_Task statement_
The whole listing below should be printed again exactly, with no images.

+ + +

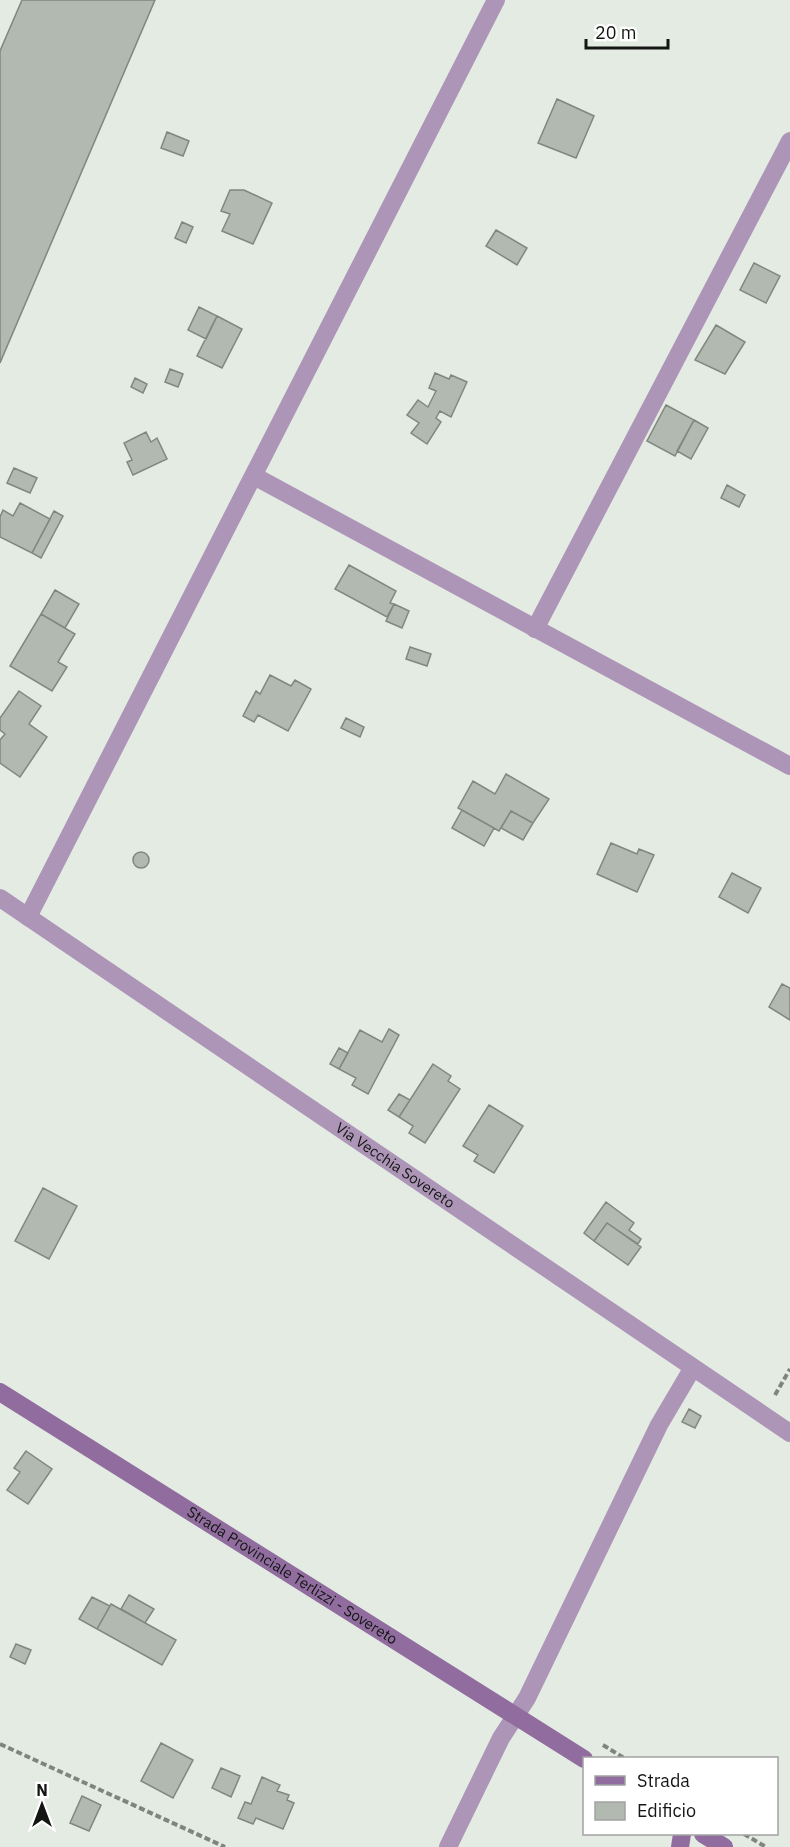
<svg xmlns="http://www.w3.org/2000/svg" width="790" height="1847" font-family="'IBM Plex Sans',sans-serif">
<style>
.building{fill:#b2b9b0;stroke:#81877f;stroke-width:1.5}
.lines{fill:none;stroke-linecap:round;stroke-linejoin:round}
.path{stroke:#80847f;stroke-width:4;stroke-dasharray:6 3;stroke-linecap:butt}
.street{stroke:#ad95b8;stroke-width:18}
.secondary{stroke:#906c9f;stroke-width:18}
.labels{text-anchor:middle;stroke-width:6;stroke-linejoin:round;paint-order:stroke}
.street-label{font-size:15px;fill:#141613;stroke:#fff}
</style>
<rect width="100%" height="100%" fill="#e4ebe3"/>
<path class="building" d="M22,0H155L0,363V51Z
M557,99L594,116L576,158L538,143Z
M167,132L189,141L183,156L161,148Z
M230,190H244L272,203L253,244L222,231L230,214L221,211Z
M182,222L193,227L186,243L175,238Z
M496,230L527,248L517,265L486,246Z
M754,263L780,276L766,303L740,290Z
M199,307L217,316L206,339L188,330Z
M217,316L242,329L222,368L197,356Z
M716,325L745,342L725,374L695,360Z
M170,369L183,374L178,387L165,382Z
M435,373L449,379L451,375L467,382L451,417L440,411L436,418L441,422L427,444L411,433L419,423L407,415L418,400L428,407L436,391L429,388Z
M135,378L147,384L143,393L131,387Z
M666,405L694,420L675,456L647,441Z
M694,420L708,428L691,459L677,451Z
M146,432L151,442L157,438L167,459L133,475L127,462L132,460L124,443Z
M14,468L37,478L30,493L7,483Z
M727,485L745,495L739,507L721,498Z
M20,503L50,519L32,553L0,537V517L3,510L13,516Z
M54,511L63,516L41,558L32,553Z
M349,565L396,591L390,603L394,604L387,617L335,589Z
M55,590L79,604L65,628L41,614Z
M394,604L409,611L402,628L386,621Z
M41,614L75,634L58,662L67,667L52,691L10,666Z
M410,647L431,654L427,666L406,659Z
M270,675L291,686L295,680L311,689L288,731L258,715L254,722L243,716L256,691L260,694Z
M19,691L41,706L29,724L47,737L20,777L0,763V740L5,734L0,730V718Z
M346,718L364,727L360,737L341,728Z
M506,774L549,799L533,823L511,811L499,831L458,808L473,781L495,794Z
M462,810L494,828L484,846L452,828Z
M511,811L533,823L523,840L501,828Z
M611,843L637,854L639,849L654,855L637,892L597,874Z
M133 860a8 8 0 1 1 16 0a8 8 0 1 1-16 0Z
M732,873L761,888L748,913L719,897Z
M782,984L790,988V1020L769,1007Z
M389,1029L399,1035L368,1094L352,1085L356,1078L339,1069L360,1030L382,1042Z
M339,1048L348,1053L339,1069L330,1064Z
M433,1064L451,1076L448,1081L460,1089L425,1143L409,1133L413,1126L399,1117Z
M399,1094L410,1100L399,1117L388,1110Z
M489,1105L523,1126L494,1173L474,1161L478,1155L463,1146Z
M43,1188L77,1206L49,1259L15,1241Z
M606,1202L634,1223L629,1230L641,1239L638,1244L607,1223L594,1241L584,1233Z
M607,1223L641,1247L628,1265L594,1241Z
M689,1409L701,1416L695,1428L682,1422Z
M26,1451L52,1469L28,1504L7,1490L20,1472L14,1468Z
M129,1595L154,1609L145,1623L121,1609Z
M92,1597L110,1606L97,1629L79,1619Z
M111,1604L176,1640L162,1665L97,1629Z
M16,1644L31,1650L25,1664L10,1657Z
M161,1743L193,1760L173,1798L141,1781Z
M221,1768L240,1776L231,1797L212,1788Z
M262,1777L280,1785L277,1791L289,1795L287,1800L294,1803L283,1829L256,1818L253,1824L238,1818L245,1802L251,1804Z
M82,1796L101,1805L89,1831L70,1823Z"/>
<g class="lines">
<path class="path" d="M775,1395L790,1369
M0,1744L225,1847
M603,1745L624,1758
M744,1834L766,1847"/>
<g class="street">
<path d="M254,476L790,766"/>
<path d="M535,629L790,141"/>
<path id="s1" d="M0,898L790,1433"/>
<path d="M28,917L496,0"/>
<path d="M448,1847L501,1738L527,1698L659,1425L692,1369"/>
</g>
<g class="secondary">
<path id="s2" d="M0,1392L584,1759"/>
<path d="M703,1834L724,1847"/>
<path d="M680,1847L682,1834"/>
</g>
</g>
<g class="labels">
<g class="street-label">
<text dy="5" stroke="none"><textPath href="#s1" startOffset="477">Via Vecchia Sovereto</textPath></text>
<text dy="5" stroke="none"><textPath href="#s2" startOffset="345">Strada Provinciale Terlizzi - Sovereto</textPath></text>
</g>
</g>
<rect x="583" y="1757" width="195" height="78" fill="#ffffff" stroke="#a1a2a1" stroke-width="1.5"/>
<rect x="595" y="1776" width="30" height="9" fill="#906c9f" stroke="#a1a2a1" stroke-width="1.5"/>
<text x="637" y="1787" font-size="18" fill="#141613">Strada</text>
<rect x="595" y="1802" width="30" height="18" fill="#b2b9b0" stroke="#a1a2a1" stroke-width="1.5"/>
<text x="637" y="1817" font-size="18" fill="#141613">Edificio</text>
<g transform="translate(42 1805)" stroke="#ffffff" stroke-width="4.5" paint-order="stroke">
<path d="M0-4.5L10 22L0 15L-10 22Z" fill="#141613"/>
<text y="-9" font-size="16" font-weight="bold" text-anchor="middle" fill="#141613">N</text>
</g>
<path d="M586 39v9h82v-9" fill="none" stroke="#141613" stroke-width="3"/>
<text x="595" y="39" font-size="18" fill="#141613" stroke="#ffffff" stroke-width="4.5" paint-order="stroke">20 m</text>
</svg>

+ + +

_Task response_
<svg xmlns="http://www.w3.org/2000/svg" width="790" height="1847" font-family="'IBM Plex Sans',sans-serif">
<style>
.building{fill:#b2b9b0;stroke:#81877f;stroke-width:1.5}
.lines{fill:none;stroke-linecap:round;stroke-linejoin:round}
.path{stroke:#80847f;stroke-width:4;stroke-dasharray:6 3;stroke-linecap:butt}
.street{stroke:#ad95b8;stroke-width:18}
.secondary{stroke:#906c9f;stroke-width:18}
.labels{text-anchor:middle;stroke-width:6;stroke-linejoin:round;paint-order:stroke}
.street-label{font-size:15px;fill:#141613;stroke:#fff}
</style>
<rect width="100%" height="100%" fill="#e4ebe3"/>
<path class="building" d="M22,0H155L0,363V51Z
M557,99L594,116L576,158L538,143Z
M167,132L189,141L183,156L161,148Z
M230,190H244L272,203L253,244L222,231L230,214L221,211Z
M182,222L193,227L186,243L175,238Z
M496,230L527,248L517,265L486,246Z
M754,263L780,276L766,303L740,290Z
M199,307L217,316L206,339L188,330Z
M217,316L242,329L222,368L197,356Z
M716,325L745,342L725,374L695,360Z
M170,369L183,374L178,387L165,382Z
M435,373L449,379L451,375L467,382L451,417L440,411L436,418L441,422L427,444L411,433L419,423L407,415L418,400L428,407L436,391L429,388Z
M135,378L147,384L143,393L131,387Z
M666,405L694,420L675,456L647,441Z
M694,420L708,428L691,459L677,451Z
M146,432L151,442L157,438L167,459L133,475L127,462L132,460L124,443Z
M14,468L37,478L30,493L7,483Z
M727,485L745,495L739,507L721,498Z
M20,503L50,519L32,553L0,537V517L3,510L13,516Z
M54,511L63,516L41,558L32,553Z
M349,565L396,591L390,603L394,604L387,617L335,589Z
M55,590L79,604L65,628L41,614Z
M394,604L409,611L402,628L386,621Z
M41,614L75,634L58,662L67,667L52,691L10,666Z
M410,647L431,654L427,666L406,659Z
M270,675L291,686L295,680L311,689L288,731L258,715L254,722L243,716L256,691L260,694Z
M19,691L41,706L29,724L47,737L20,777L0,763V740L5,734L0,730V718Z
M346,718L364,727L360,737L341,728Z
M506,774L549,799L533,823L511,811L499,831L458,808L473,781L495,794Z
M462,810L494,828L484,846L452,828Z
M511,811L533,823L523,840L501,828Z
M611,843L637,854L639,849L654,855L637,892L597,874Z
M133 860a8 8 0 1 1 16 0a8 8 0 1 1-16 0Z
M732,873L761,888L748,913L719,897Z
M782,984L790,988V1020L769,1007Z
M389,1029L399,1035L368,1094L352,1085L356,1078L339,1069L360,1030L382,1042Z
M339,1048L348,1053L339,1069L330,1064Z
M433,1064L451,1076L448,1081L460,1089L425,1143L409,1133L413,1126L399,1117Z
M399,1094L410,1100L399,1117L388,1110Z
M489,1105L523,1126L494,1173L474,1161L478,1155L463,1146Z
M43,1188L77,1206L49,1259L15,1241Z
M606,1202L634,1223L629,1230L641,1239L638,1244L607,1223L594,1241L584,1233Z
M607,1223L641,1247L628,1265L594,1241Z
M689,1409L701,1416L695,1428L682,1422Z
M26,1451L52,1469L28,1504L7,1490L20,1472L14,1468Z
M129,1595L154,1609L145,1623L121,1609Z
M92,1597L110,1606L97,1629L79,1619Z
M111,1604L176,1640L162,1665L97,1629Z
M16,1644L31,1650L25,1664L10,1657Z
M161,1743L193,1760L173,1798L141,1781Z
M221,1768L240,1776L231,1797L212,1788Z
M262,1777L280,1785L277,1791L289,1795L287,1800L294,1803L283,1829L256,1818L253,1824L238,1818L245,1802L251,1804Z
M82,1796L101,1805L89,1831L70,1823Z"/>
<g class="lines">
<path class="path" d="M775,1395L790,1369
M0,1744L225,1847
M603,1745L624,1758
M744,1834L766,1847"/>
<g class="street">
<path d="M254,476L790,766"/>
<path d="M535,629L790,141"/>
<path id="s1" d="M0,898L790,1433"/>
<path d="M28,917L496,0"/>
<path d="M448,1847L501,1738L527,1698L659,1425L692,1369"/>
</g>
<g class="secondary">
<path id="s2" d="M0,1392L584,1759"/>
<path d="M703,1834L724,1847"/>
<path d="M680,1847L682,1834"/>
</g>
</g>
<g class="labels">
<g class="street-label">
<text dy="5" stroke="none"><textPath href="#s1" startOffset="477">Via Vecchia Sovereto</textPath></text>
<text dy="5" stroke="none"><textPath href="#s2" startOffset="345">Strada Provinciale Terlizzi - Sovereto</textPath></text>
</g>
</g>
<rect x="583" y="1757" width="195" height="78" fill="#ffffff" stroke="#a1a2a1" stroke-width="1.5"/>
<rect x="595" y="1776" width="30" height="9" fill="#906c9f" stroke="#a1a2a1" stroke-width="1.5"/>
<text x="637" y="1787" font-size="18" fill="#141613">Strada</text>
<rect x="595" y="1802" width="30" height="18" fill="#b2b9b0" stroke="#a1a2a1" stroke-width="1.5"/>
<text x="637" y="1817" font-size="18" fill="#141613">Edificio</text>
<g transform="translate(42 1805)" stroke="#ffffff" stroke-width="4.5" paint-order="stroke">
<path d="M0-4.5L10 22L0 15L-10 22Z" fill="#141613"/>
<text y="-9" font-size="16" font-weight="bold" text-anchor="middle" fill="#141613">N</text>
</g>
<path d="M586 39v9h82v-9" fill="none" stroke="#141613" stroke-width="3"/>
<text x="595" y="39" font-size="18" fill="#141613" stroke="#ffffff" stroke-width="4.5" paint-order="stroke">20 m</text>
</svg>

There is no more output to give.